Hurrah! Garden centres, it seems, can open from today. Peace – to use the irritating war analogy so popular these days – will be restored. Our Beloved Leader (OBL) is apparently allowing us to get our hands on some begonias for the herbaceous border at last – a small ray of light in an otherwise still gloomy climate. I can hear a collective sigh of relief wafting up from the English countryside.

GQT… baffling

 

I’m a townie, me. I love nature, but I don’t really know my begonia from my geranium – perhaps there isn’t a difference? – so I won’t be self-distancing at our local outlet.

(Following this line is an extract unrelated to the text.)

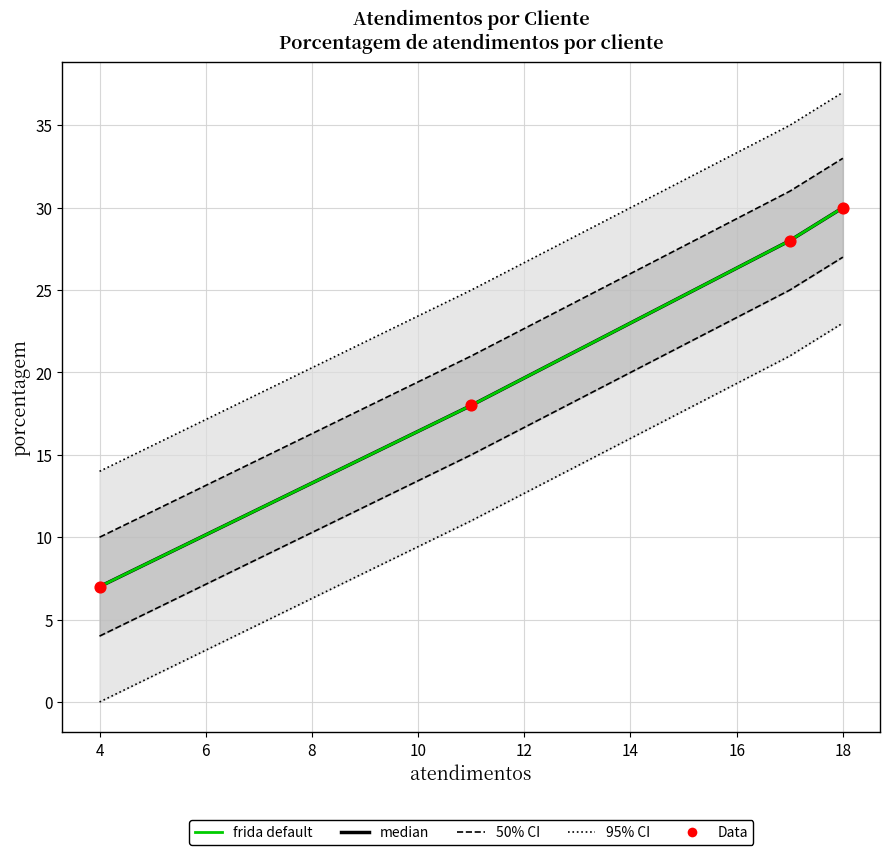

What are all the series names shown in the legend?

95% CI, 50% CI, median, frida default, Data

I’m more of a weed and chop woman myself, although I have to confess to an odd addiction: Gardener’s Question Time (GQT to its many fans.) I don’t have the first idea what they’re on about, of course, but it sounds so passionate, so intense, so… interesting if only I understood a single word.

You wouldn’t believe the hours I spend in research, trawling the RHS website etc for what plants/shrubs/trees to mention, flowering when, in what soil etc, while writing my books – my characters, unlike myself, often being keen gardeners. Luckily my copyeditor is very knowledgeable in this arena and puts me right.

houseplants cyclamen

Cyclamen, or not

I would love to be like them. But honestly, there’s little point in wishing. As soon as me and a houseplant, for instance, gaze into each other’s eyes, the plant quickly loses the will to live. I water it too much or too little, I don’t talk to it or put it in the right place… I have no idea what my shortcomings are, as I’ve tried everything and nothing works.

But one plant, currently residing on the landing windowsill, is still alive. Since Christmas, would you believe? I couldn’t tell you what it is – see photo above – because it doesn’t have any flowers at the moment. I’m thinking cyclamen? It’s not a poinsettia, I do know that. Anyway, it’s not in its first flush, but at least it’s not dead.

 

For my money, I’d rather OBL had promised hairdressers could open or that I could go round to see my dear family – at a social distance, obvs. But I do take the point that the gardeners – who have already cleared out the bloody greenhouse, divided the perennials and hardened off the dahlias (???) – now yearn for a bedding plant or two. So, gardeners everywhere, I salute you!